- **PROVIDED RECORDS**:
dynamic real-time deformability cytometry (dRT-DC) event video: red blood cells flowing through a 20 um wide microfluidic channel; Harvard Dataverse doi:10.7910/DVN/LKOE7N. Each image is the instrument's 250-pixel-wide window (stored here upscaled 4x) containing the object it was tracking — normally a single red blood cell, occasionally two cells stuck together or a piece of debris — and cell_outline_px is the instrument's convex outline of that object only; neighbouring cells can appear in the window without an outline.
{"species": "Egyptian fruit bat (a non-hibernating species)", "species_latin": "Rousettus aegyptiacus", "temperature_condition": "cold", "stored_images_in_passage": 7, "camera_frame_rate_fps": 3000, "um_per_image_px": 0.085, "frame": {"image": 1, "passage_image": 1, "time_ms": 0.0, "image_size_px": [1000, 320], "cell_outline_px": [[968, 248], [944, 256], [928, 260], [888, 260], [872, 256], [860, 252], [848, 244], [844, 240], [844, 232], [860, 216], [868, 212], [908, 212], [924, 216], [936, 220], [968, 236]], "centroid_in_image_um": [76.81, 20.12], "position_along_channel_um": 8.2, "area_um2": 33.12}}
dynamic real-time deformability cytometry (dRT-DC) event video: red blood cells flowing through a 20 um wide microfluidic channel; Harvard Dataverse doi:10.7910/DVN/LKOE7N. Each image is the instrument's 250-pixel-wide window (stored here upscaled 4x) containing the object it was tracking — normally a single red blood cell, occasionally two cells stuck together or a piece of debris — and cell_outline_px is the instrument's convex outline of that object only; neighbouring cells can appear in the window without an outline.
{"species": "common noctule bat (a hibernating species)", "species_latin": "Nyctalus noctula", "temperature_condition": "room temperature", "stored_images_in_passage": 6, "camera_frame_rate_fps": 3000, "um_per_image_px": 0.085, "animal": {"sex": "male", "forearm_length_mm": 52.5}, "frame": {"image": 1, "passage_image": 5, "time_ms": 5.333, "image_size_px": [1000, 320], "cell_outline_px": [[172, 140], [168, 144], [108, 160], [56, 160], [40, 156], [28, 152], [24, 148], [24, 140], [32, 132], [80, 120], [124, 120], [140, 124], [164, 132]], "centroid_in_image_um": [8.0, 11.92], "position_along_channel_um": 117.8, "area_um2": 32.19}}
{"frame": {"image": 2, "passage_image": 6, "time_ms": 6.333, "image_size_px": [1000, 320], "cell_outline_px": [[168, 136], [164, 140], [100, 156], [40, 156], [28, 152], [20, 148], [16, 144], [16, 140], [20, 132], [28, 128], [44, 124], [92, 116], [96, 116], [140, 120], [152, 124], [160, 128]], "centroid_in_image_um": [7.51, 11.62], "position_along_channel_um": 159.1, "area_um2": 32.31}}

- **DESCRIPTION OF THE TASK**: Retype every record above exactly as written.

- **SOLUTION FOR THIS EXERCISE**:
dynamic real-time deformability cytometry (dRT-DC) event video: red blood cells flowing through a 20 um wide microfluidic channel; Harvard Dataverse doi:10.7910/DVN/LKOE7N. Each image is the instrument's 250-pixel-wide window (stored here upscaled 4x) containing the object it was tracking — normally a single red blood cell, occasionally two cells stuck together or a piece of debris — and cell_outline_px is the instrument's convex outline of that object only; neighbouring cells can appear in the window without an outline.
{"species": "Egyptian fruit bat (a non-hibernating species)", "species_latin": "Rousettus aegyptiacus", "temperature_condition": "cold", "stored_images_in_passage": 7, "camera_frame_rate_fps": 3000, "um_per_image_px": 0.085, "frame": {"image": 1, "passage_image": 1, "time_ms": 0.0, "image_size_px": [1000, 320], "cell_outline_px": [[968, 248], [944, 256], [928, 260], [888, 260], [872, 256], [860, 252], [848, 244], [844, 240], [844, 232], [860, 216], [868, 212], [908, 212], [924, 216], [936, 220], [968, 236]], "centroid_in_image_um": [76.81, 20.12], "position_along_channel_um": 8.2, "area_um2": 33.12}}
dynamic real-time deformability cytometry (dRT-DC) event video: red blood cells flowing through a 20 um wide microfluidic channel; Harvard Dataverse doi:10.7910/DVN/LKOE7N. Each image is the instrument's 250-pixel-wide window (stored here upscaled 4x) containing the object it was tracking — normally a single red blood cell, occasionally two cells stuck together or a piece of debris — and cell_outline_px is the instrument's convex outline of that object only; neighbouring cells can appear in the window without an outline.
{"species": "common noctule bat (a hibernating species)", "species_latin": "Nyctalus noctula", "temperature_condition": "room temperature", "stored_images_in_passage": 6, "camera_frame_rate_fps": 3000, "um_per_image_px": 0.085, "animal": {"sex": "male", "forearm_length_mm": 52.5}, "frame": {"image": 1, "passage_image": 5, "time_ms": 5.333, "image_size_px": [1000, 320], "cell_outline_px": [[172, 140], [168, 144], [108, 160], [56, 160], [40, 156], [28, 152], [24, 148], [24, 140], [32, 132], [80, 120], [124, 120], [140, 124], [164, 132]], "centroid_in_image_um": [8.0, 11.92], "position_along_channel_um": 117.8, "area_um2": 32.19}}
{"frame": {"image": 2, "passage_image": 6, "time_ms": 6.333, "image_size_px": [1000, 320], "cell_outline_px": [[168, 136], [164, 140], [100, 156], [40, 156], [28, 152], [20, 148], [16, 144], [16, 140], [20, 132], [28, 128], [44, 124], [92, 116], [96, 116], [140, 120], [152, 124], [160, 128]], "centroid_in_image_um": [7.51, 11.62], "position_along_channel_um": 159.1, "area_um2": 32.31}}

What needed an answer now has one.